Pero si el dominio temático de Burgos es en términos generales, la exclusión o la marginación; la derrota y la simple supervivencia, a éste hay que agregarle la modalización del tema, la cual constituye para mí lo principal en la narrativa de Burgos, su sello, su especificidad: me refiero a la poesía de su lenguaje que lo carga siempre de imagen, de ritmo y sonoridad. Ya lo había advertido Álvaro Mutis en 1985 a propósito de la publicación de El patio de los vientos perdidos: “tendrá el alto destino de toda obra que al inventar un universo lo sostiene con la sola maravilla de la palabra”.

Todo está regido por lo poético en Ese silencio, novela en la que Roberto nos confirma que no es lícita la errática y común distinción tanto en la enseñanza como en la crítica entre poesía y prosa, pues la poesía es el alma de la mejor prosa, y no estoy hablando de ese artilugio de los modernistas llamado prosa poética, sino de un sistema modalizante amparado en la entonación (que conmina a leer páginas enteras de la novela en voz alta), la sonoridad y la imagen. Ejemplo de esto último es cuando el narrador al darnos diversos matices de la luz, nos crea una especie de segunda naturaleza lezamiana “Después al caminar para el colegio o al salir en las tardes con la luz líquida de tonalidad de hielo”. (Burgos, 2011: 92) Otro: “Unos ripios de humo, inconstantes, apenas salían de la cocina de la embarcación y se esparcían en la claridad escasa de plata oxidada”  (Burgos, 2011: 97). Hacía rato que una escritura no me hacía sentir tan cerca de uno de mis poetas más amados, Lezama Lima, para quien la pulpa de la piña es como luz congelada. Observen la semejanza con las imágenes propuestas por Burgos: luz líquida de tonalidad de hielo y, claridad de plata oxidada. A lo largo de la novela el escritor cartagenero hace que el canto y el baile también sean protagonistas, como en el episodio en que la abuela llega con el nieto a Cartagena en plenas festividades de noviembre  después de más de ocho horas de viaje en lancha desde la playa de Puerto escondido. Asimismo pinta cuadros como los de Grau:

El niño despertó con la sensación de dolor y vio el brazo de Escolástica extendido hasta el índice mostrándole algo en el vacío del mar, en la espesura de la luz.
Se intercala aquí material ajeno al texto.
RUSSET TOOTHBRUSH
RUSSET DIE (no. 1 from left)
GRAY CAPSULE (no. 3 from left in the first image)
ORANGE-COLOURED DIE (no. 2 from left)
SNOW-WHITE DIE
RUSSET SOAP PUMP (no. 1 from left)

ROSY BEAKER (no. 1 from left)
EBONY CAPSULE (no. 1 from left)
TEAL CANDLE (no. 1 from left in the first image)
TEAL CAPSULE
Entonces distinguió la ciudad rodeada de muros de piedra amarilla con vetas negras y la torre en punta, y detrás cúpulas oscuras y de pizarra rosada, pocos edificios altos y más atrás el mar otra vez, infinito y de un verde opaco contra el cual se estrellaba la luz.  (Burgos, 2011:101).
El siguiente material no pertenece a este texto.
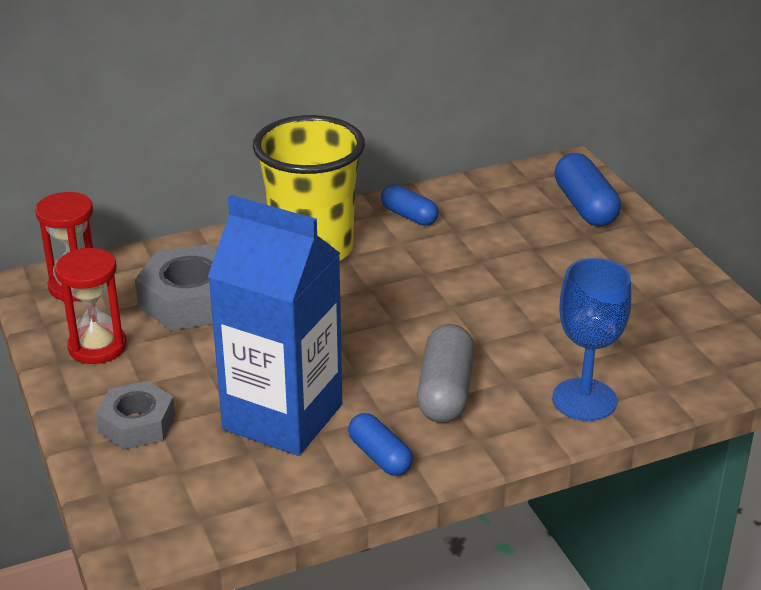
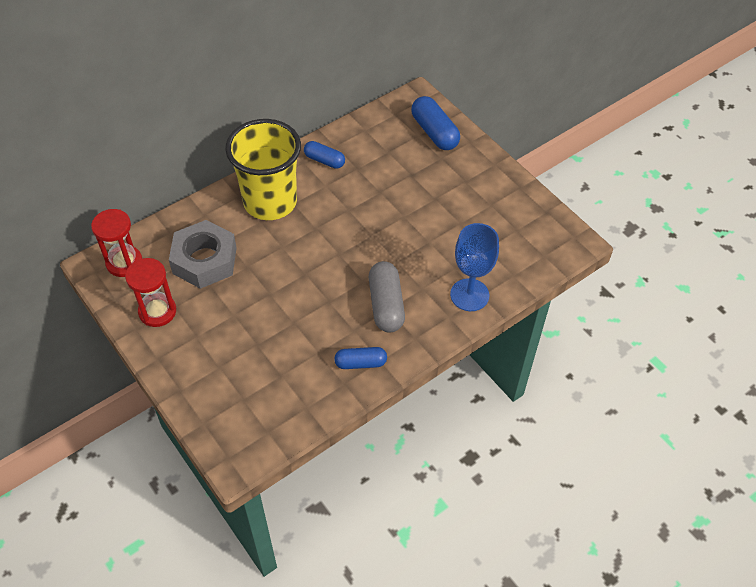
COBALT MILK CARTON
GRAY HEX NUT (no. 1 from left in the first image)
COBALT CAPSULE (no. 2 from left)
Ese lenguaje también nos llena el aire con el olor de las frituras y las viandas típicas, nos hace sentir el sabor del café en agua de toronjil, la brisa y el calor y, nos recrea la vista con todo el colorido del alma caribeña; nos hace sentir ese silencio de quien otea desde la orilla del mar.
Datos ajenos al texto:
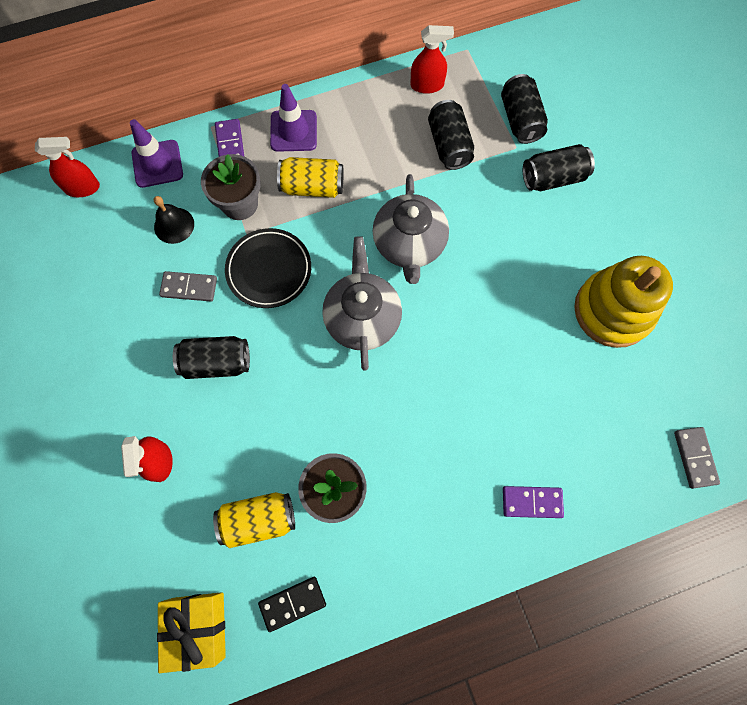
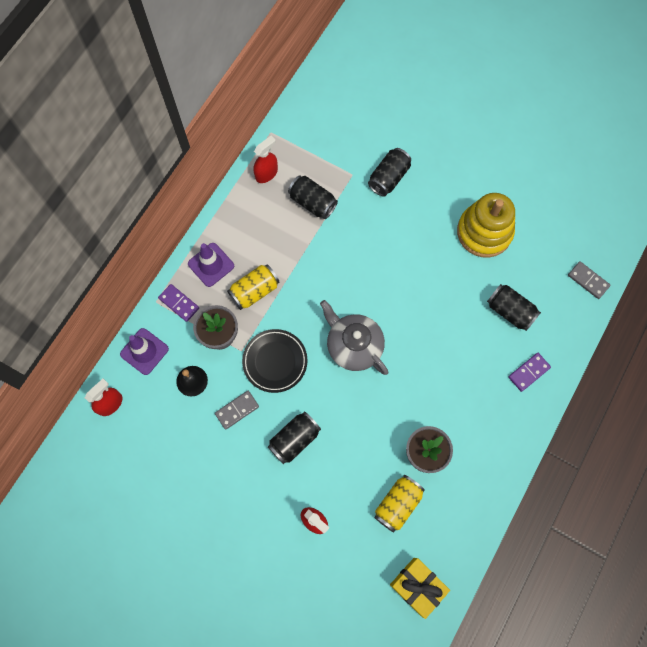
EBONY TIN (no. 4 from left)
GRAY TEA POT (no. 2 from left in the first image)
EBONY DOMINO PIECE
Una vez que el hombre a quien María de los Ángeles espera manda por ella, ésta ingresará a su extenso catálogo de conquistas “Decían que tenía setenta y tres hijos de vientres distintos y en ningún momento los dejó en el desamparo” (Burgos, 2011: 65) El seductor es un médico muy entrado en años que, como don Giovanni no hace distingos de pieles ni edades a la hora de sembrar semilla en cada vientre, y la colegiala se le entrega sin remilgos.

Encarnación, la criada del médico apenas atinó a decir cuando la recibió “pero si es una creatura”, y en seguida se dispuso a prepararle la comida como si nada, y también como si nada, Escolástica, la madre de María de los Ángeles decidirá viajar para asistir a su hija en su maternidad casi infantil y a reconocer a su nieto. Todo lo que a ojos de un lector desprevenido o moralista o que no entiende el misterio de lo poético, podría parecer escandaloso, sucede en la novela de Burgos como si nada, porque su lenguaje poético y su escritura cargada de ritmo y sonoridad todo lo atempera, lo vuelve literatura. En esta novela Burgos nos muestra los vericuetos del amor a través de una especie de lolitero caribeño que cuando reconoce a su nuevo hijo, simplemente le regala unos botines para cuando sea grande, y adiós donaires. Esa es su ética y contra ella solo puede la estética de Roberto Burgos, a quien por ello, saludando con sincero regocijo esta su nueva novela, le decimos Gracias.

P.D. Por todo lo que nos dejaste, Roberto del alma, te doy (y en nombre de todos tus amigos y lectores) infinitas gracias.